In my own life, I’ve come to understand what Merton means.

To live, I had to put to death my old self, my old way of looking at the world, my old grievances and obsessions and misunderstandings, the chips on my shoulder.

Of course, I didn’t get all of them, but I am chipping away. I have faith in me.

I had to give rebirth to myself again and again, and this is a process ongoing still; I’m not sure I’ll ever get to the end of it. The naked soul hangs on, but I get stronger all the time.

Stripping life down to the basics and rebuilding and letting go – stripping it down to the root where life and death are in some ways equal – is where freedom begins.

And this is where I started to feel it and live. My life changed. I think I know what it means for me to live fully, even if I’m not always there.

It means, if necessary, killing off the old self.

The point of freedom is not to harm or wound or kill, not to exploit or succumb to greed, not to destroy, not to compete, because there is no longer any reason to fear death, failure, or poverty.

This is not a monastic or theological idea. It depends on what one wants from life.

You can’t miss or mourn what you don’t have and don’t need.

People don’t like this nakedness, Merton warns.

Best to hide it, he says.

___

Photo: Blackout. We had one tonight.

6 Comments

  1. Jon, I, too, believe that our old selves must die, if we are to make any progress emotionally, spiritually, and as a fellow human. In recovery land, that is precisely what we are taught to do. We go within, find the objectionable stuff, (character defects) and learn how to transmogrify them into assets. It’s a life-long process, plenty of “ah-ha” moments when we discover yet another way we are hurting ourselves or others by the way we believe, feel and act. I love the process of discover, discard, recover, now, but I did not at first; rather like a recalcitrant child. Once I learned that this process invariably allows me to actually feel better, feel connected, and able to love and be loved, well, I was hooked.

  2. Thank you for writing and sharing such beautiful truths. Your words of sincerity and authenticity bring much healing and peace to my soul. This morning I asked the “Universe” to show me what I need to know today and I was lead to read your words. I am very grateful that you have chosen to bless and heal the world with your gift of writing. “Namaste”

  3. Jon,

    I wish to share this beautiful prayer as a follow up to your todays ” sharing “.

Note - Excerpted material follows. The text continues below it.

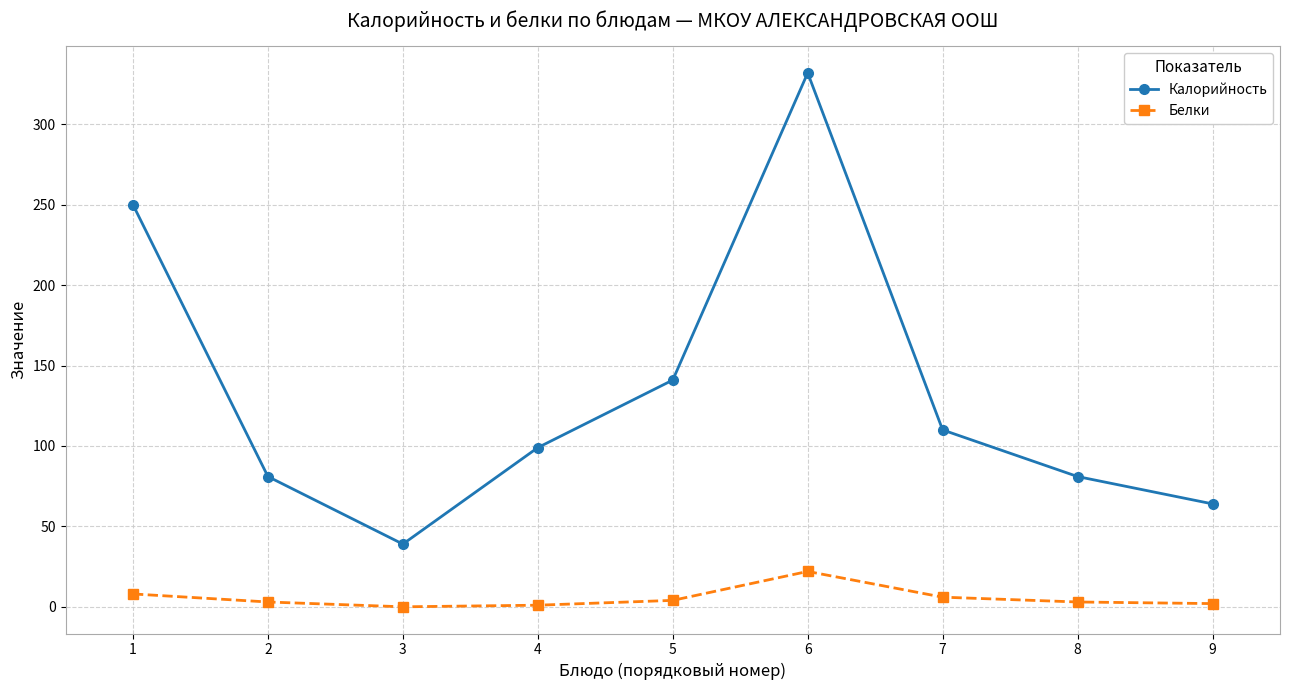

Is this an area chart (filled region under the line)?

No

    May I see what I need to see with the eyes of love.
    May I understand what I need to understand with the heart of love.
    May I let go of what I need to let go of….to be free to be me, happy
    joyful, peaceful, healthy and content knowing ALL the Blessings of Life.

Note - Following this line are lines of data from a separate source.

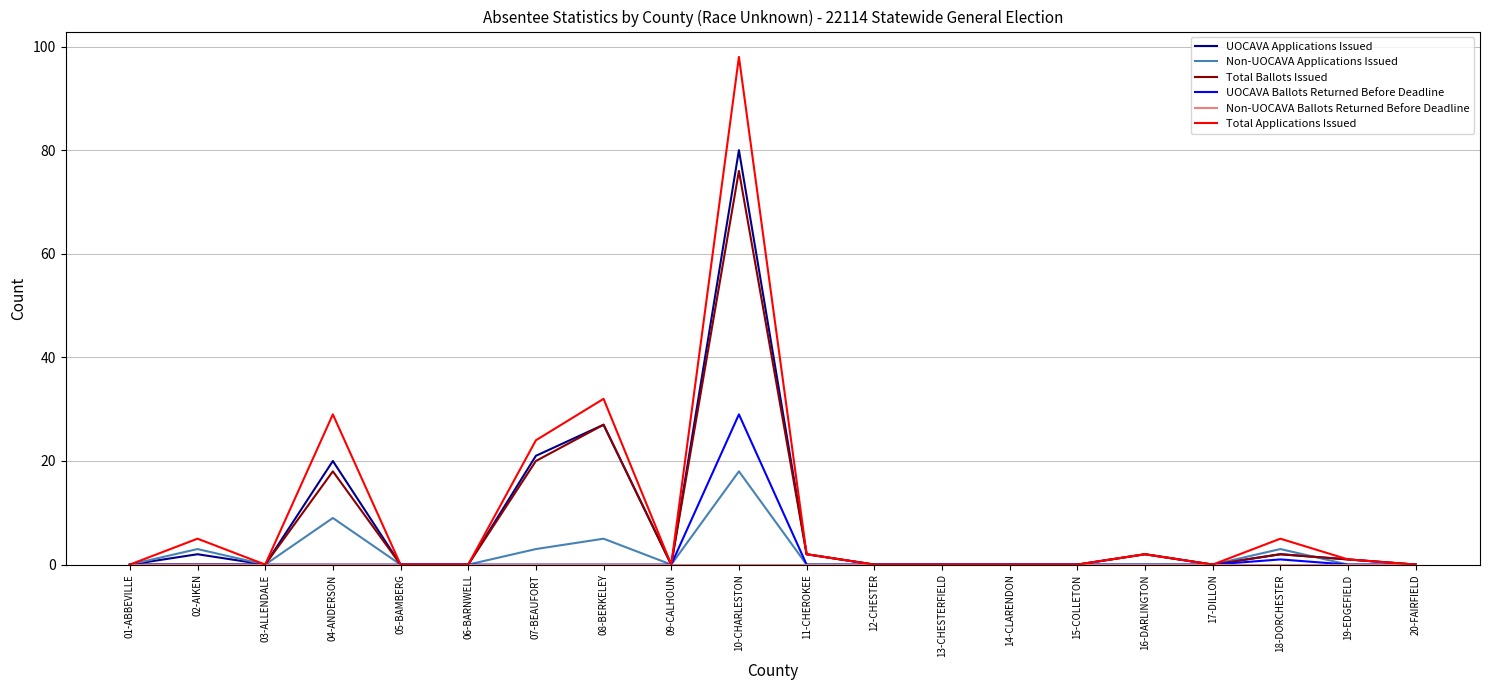

Which label corresponds to the largest value in the chart?

10-CHARLESTON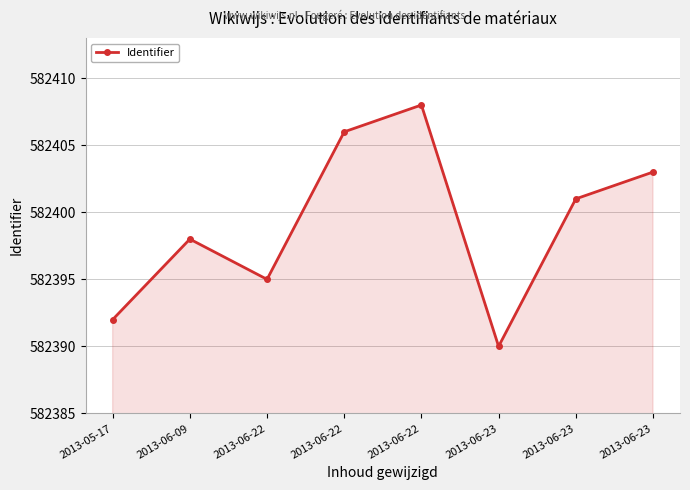

Between 2013-06-22 and 2013-06-09, which is larger?

2013-06-22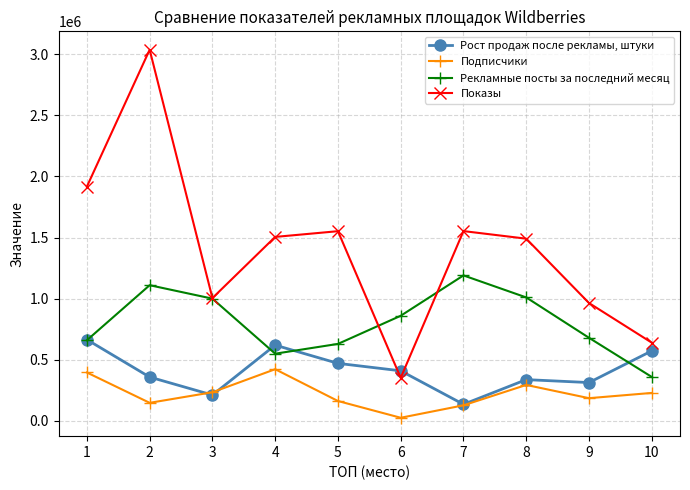

At which category is the sum across all series the highest?

2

    All is Good…for Spirit is Love. And so, IT IS!

    Shalom,
    Gill

  4. Jon,
    I got hooked on your blog several years ago when you started writing “One Man’s Truth”. I found your perspective to be the most encouraging thing I read when all else was causing me severe angst. Moving on from there, I have found your journey at finding a deeper spiritual level to be equally encouraging. And thru your writings, I have discovered the writings of Thomas Merton. What a blessing that has been and so your blog continues to be. My deepest gratitude!
    Nancy

    1. Nancy, thanks so much for that very gracious note. I’m so glad you enjoy Merton as well, he has shaped and changed my life..Thanks for liking my blog, I think it’s the best thing I’ve done in life (next to Maria.) Stay in touch.

  5. Thank you for sharing. The other day my boyfriend wondered what famous person would I like to meet. He guessed James Herriot, but then said your name (if the person has to be living). I thought that was funny. I must mention your books a lot. I think one of them helped me finally get a divorce and later find true love. Thanks.

    1. Wow, thanks Liz, there are lots of truly famous people more interesting than me. But I am very deeply and sincerely touched by the compliment. I thanks and please say hi to the boyfriend. I think he is lucky to have such a generous girlfriend.